Through it all, lawmakers say they worked to get Brooks help.
Sources familiar with the situation said colleagues in the Legislature had tried for months to offer help to Brooks.
The lines of communication were open between Brooks and legislators, and legislators made overtures to Brooks in hopes that he would seek professional help.
"There were no stones left unturned," said Assemblywoman Maggie Carlton, D-Las Vegas. "Whatever we could do, we tried."
But Brooks sometimes did not respond and at other times rebuffed the advice he received, sources familiar with the situation said.
That conduct is consistent with the public comments legislators made about Brooks' involvement in the committee appointed to consider his fitness to serve in the Legislature.
Legislators on that committee said Brooks did not want the special counsel to interview him or view his medical records. Brooks also did not attend the committee's hearing, which some legislators said counted toward his expulsion.
Brooks, however, told the Associated Press that he tried to attend the hearing at the Carson City Courthouse by going to the Grant Sawyer building in Las Vegas, where members of the public can testify remotely at legislative hearings.
"They won't let me testify at the Grant Sawyer Building, and they sent 100 police officers to arrest me," he said.
Since being banned from the Legislative Building, Brooks did little to set lawmakers’ minds at ease. He attempted — and was denied — to buy a rifle, night vision goggles and body armor at a Sparks sporting goods store.
By the end, Horne and other lawmakers said they were convinced Brooks was too dangerous to remain as a legislator.
“Ultimately the report from the independent counsel painted a picture of a man who is volatile, prone to angry outbursts and potentially dangerous,” Horne said on the Assembly Floor before the vote.
“The truth is we did not feel safe having him in this building.”
Following a half hour of emotional floor speeches and a voice vote that masked how each individual lawmaker sided, Kirkpatrick — speaking in a halting voice through her own tears — declared Brooks expelled and the District 17 seat vacant.

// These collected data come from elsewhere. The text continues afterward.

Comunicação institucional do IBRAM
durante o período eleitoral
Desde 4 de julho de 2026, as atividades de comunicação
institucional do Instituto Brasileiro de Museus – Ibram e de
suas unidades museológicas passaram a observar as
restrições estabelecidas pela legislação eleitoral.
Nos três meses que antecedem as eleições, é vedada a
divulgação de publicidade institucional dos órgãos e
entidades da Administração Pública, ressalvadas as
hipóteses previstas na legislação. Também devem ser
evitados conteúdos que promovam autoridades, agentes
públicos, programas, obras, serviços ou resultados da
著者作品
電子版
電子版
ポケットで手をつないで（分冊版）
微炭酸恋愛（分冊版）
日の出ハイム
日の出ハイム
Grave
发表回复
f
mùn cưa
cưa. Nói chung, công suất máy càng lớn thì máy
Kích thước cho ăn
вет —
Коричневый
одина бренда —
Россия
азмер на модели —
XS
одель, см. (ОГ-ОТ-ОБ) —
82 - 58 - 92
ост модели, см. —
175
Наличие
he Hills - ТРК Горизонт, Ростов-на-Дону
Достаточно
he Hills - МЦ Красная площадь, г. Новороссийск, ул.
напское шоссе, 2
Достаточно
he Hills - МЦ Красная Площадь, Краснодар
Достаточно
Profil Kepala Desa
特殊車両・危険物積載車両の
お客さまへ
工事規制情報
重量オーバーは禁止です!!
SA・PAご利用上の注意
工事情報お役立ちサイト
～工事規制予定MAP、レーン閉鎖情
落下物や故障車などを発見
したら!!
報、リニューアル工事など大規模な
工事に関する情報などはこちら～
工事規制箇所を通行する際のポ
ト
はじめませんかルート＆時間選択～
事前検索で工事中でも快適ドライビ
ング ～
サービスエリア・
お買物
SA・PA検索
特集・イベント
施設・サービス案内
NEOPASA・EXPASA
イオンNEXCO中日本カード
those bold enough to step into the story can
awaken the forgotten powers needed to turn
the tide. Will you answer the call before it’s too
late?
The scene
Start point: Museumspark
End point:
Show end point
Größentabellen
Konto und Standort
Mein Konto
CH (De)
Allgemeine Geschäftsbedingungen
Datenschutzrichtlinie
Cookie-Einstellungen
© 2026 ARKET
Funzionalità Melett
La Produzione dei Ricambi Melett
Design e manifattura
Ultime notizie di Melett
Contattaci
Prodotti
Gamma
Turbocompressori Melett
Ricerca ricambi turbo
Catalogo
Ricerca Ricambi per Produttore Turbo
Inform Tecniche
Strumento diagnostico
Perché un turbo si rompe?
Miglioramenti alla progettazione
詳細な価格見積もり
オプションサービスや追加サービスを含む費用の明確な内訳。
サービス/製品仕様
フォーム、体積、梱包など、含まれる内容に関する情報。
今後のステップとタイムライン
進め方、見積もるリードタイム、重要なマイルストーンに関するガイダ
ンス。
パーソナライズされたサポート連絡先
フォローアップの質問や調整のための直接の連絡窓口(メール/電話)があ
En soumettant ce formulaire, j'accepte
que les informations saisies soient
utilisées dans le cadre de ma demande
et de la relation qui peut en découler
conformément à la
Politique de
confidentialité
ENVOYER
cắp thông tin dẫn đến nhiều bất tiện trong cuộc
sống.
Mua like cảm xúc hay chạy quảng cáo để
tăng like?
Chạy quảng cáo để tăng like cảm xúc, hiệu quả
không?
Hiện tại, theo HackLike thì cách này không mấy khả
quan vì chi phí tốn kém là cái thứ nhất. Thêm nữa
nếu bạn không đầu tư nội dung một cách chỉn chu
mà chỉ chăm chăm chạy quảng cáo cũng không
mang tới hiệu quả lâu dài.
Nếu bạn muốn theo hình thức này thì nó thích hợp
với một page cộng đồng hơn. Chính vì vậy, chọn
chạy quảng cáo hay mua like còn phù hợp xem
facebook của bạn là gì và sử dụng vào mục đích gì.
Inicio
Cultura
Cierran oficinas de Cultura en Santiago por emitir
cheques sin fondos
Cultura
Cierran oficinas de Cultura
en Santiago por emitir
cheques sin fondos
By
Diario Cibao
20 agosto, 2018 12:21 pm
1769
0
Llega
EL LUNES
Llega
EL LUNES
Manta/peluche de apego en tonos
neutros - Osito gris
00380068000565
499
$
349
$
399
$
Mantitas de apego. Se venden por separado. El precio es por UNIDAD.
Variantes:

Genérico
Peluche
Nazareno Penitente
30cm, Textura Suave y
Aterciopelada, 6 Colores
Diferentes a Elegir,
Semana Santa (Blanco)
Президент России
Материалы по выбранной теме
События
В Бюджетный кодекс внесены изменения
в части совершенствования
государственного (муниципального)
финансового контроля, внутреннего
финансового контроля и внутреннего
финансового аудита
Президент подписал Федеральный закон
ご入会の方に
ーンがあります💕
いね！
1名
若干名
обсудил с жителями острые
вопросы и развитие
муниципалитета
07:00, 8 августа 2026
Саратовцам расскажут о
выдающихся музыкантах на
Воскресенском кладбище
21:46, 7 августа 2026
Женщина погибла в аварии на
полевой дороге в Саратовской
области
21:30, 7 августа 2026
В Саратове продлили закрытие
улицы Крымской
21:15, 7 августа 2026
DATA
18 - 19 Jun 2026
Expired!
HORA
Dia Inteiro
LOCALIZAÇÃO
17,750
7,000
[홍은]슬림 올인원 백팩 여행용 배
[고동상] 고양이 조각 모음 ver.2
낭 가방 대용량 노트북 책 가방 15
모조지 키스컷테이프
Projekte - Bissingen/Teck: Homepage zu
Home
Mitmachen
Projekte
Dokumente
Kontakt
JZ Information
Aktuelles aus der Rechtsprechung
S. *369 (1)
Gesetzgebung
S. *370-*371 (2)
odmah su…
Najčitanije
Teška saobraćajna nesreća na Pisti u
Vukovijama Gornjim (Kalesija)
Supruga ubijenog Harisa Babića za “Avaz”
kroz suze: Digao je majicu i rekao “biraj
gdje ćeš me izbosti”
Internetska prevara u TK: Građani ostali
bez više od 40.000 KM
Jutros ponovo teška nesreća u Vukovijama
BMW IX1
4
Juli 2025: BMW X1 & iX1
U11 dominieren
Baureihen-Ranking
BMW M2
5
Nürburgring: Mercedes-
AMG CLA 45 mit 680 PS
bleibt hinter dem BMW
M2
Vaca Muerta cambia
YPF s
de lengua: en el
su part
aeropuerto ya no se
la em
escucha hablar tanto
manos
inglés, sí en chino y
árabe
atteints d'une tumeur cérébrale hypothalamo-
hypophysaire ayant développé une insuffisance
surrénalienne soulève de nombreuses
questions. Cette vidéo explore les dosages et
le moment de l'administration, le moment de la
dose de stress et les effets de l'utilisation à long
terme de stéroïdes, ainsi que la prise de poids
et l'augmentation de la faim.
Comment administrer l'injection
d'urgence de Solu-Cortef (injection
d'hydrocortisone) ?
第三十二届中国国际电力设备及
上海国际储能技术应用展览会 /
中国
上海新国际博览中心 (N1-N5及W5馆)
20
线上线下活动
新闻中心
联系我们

The task now, is for lawmakers to return to some sense of normalcy — pursuing the day-to-day work of passing legislation and crafting a budget before the session ends June 3. It’s work that Kirkpatrick has consistently maintained has not gone untended throughout the Brooks ordeal.
“We continue to do the state’s business,” Kirkpatrick said during a brief press conference, which she called an end to so she could go testify on legislation she is sponsoring.
“Now, I have a bill up and the chairman of taxation is not letting me off the hook today.”